TRECHO DO TEXTO:
= = = =

Ao discorrer sobre a evolução constitucional no âmbito da criação de municípios, o advogado assinalou que a Constituição Federal de 1988, art. 18, § 4º, previu entre os requisitos o plebiscito às populações diretamente interessadas e que a Emenda Constitucional Nº 15/1996, trouxe a exigência de lei complementar federal e a apresentação de estudos de viabilidade municipal. Diante da falta de lei complementar federal, vários estados passaram a legislar sobre o tema e muitas localidades foram criadas após a EC Nº 15/96, dando origem à interposição de várias Ações Diretas de Inconstitucionalidade (ADIs) no STF.

Até 9 maio de 2007, o Supremo vinha declarando a nulidade de leis estaduais, instituidoras de novos municípios, posteriores à Emenda Constitucional, por ausência da lei complementar federal, prevista no art. 18, § 4º da CF. A jurisprudência do STF sofreu alteração a partir daquela data, quando foram julgadas ADIs instauradas com o objetivo de declarar nulos os atos de formação de novos municípios. O Supremo fixou o prazo de 18 meses para o Congresso Nacional cumprir a norma constitucional e declarou a inconstitucionalidade de leis estaduais posteriores à EC Nº 15/96, mas sem pronúncia de nulidade, mantendo a vigência dos atos impugnados pelo prazo de 24 meses. “O STF reconhece a omissão do Congresso Nacional e que não há lei, mas municípios são criados”, observou o advogado.

= = = =

DADOS EXTRAÍDOS:
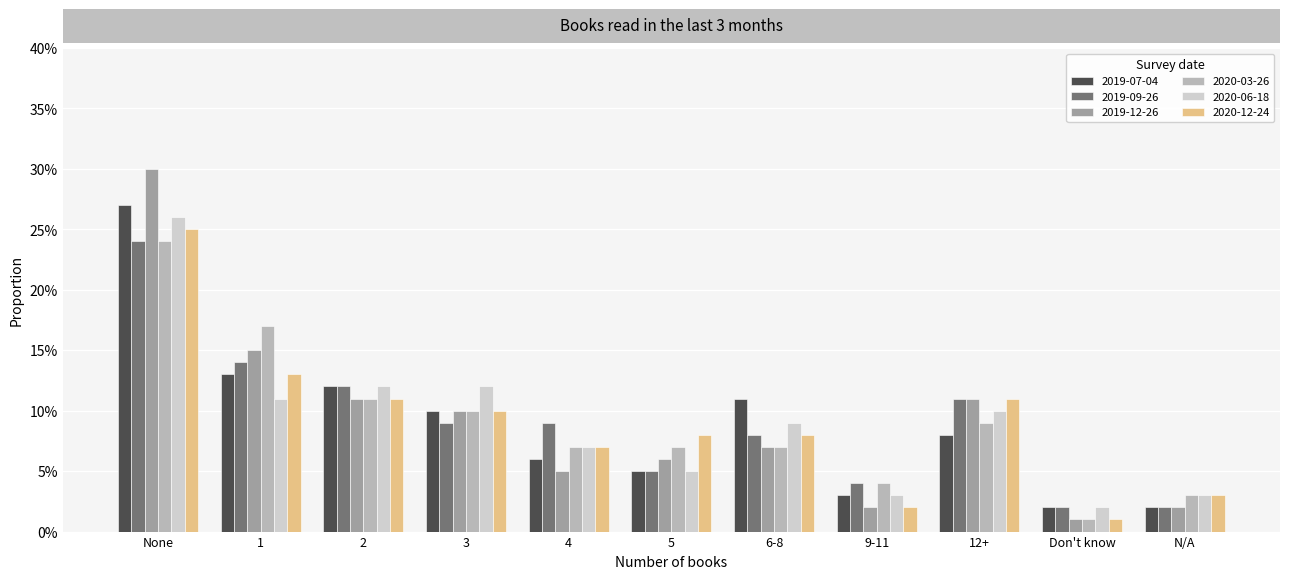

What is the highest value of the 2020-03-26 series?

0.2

= = = =

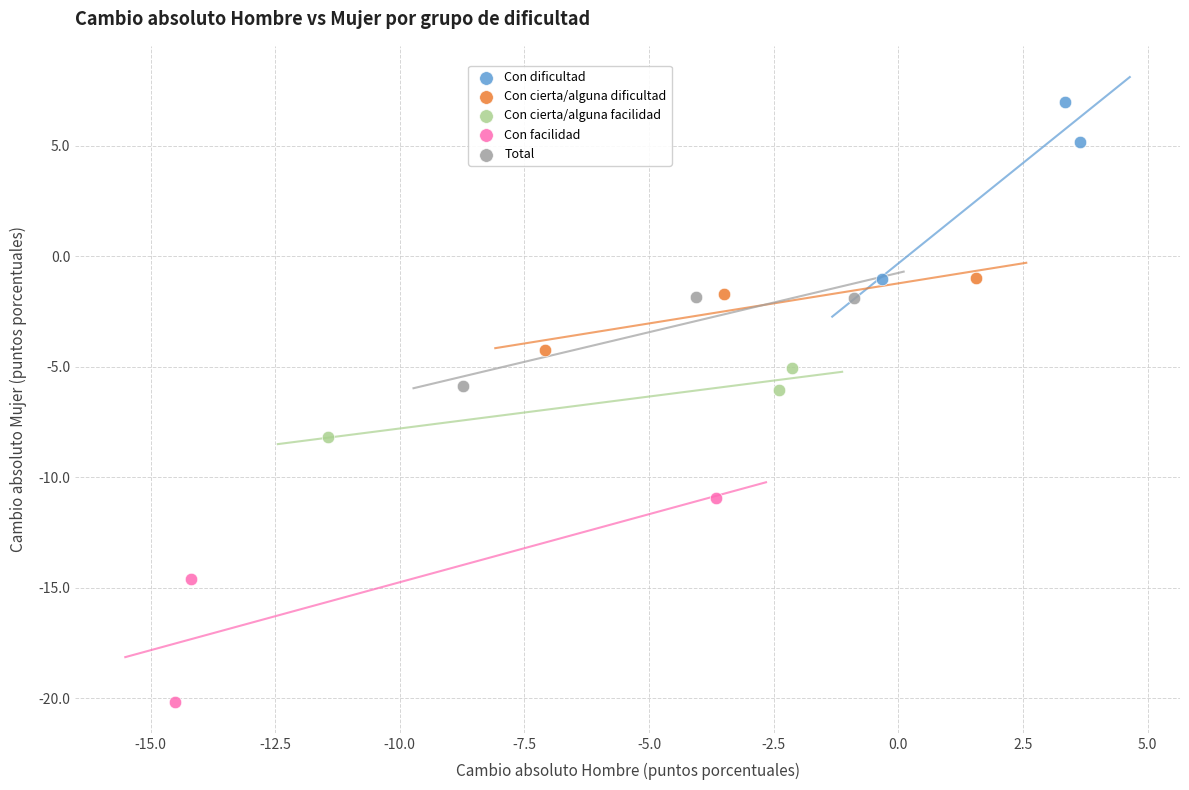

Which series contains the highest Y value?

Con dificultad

= = = =

TAREFAS:
(a) Segundo o trecho sobre a criação de municípios, por que vários estados passaram a legislar sobre esse tema? Responda em até três frases.
(b) Transcreva do trecho sobre a criação de municípios a passagem entre "Até 9 maio de" e "observou o advogado.", incluídas ambas as expressões.
Os dados constituem material separado, independente do texto.

RESPOSTAS:
(a) Vários estados passaram a legislar sobre o tema porque faltava a lei complementar federal exigida pela Emenda Constitucional nº 15/1996.

(b)
Até 9 maio de 2007, o Supremo vinha declarando a nulidade de leis estaduais, instituidoras de novos municípios, posteriores à Emenda Constitucional, por ausência da lei complementar federal, prevista no art. 18, § 4º da CF. A jurisprudência do STF sofreu alteração a partir daquela data, quando foram julgadas ADIs instauradas com o objetivo de declarar nulos os atos de formação de novos municípios. O Supremo fixou o prazo de 18 meses para o Congresso Nacional cumprir a norma constitucional e declarou a inconstitucionalidade de leis estaduais posteriores à EC Nº 15/96, mas sem pronúncia de nulidade, mantendo a vigência dos atos impugnados pelo prazo de 24 meses. “O STF reconhece a omissão do Congresso Nacional e que não há lei, mas municípios são criados”, observou o advogado.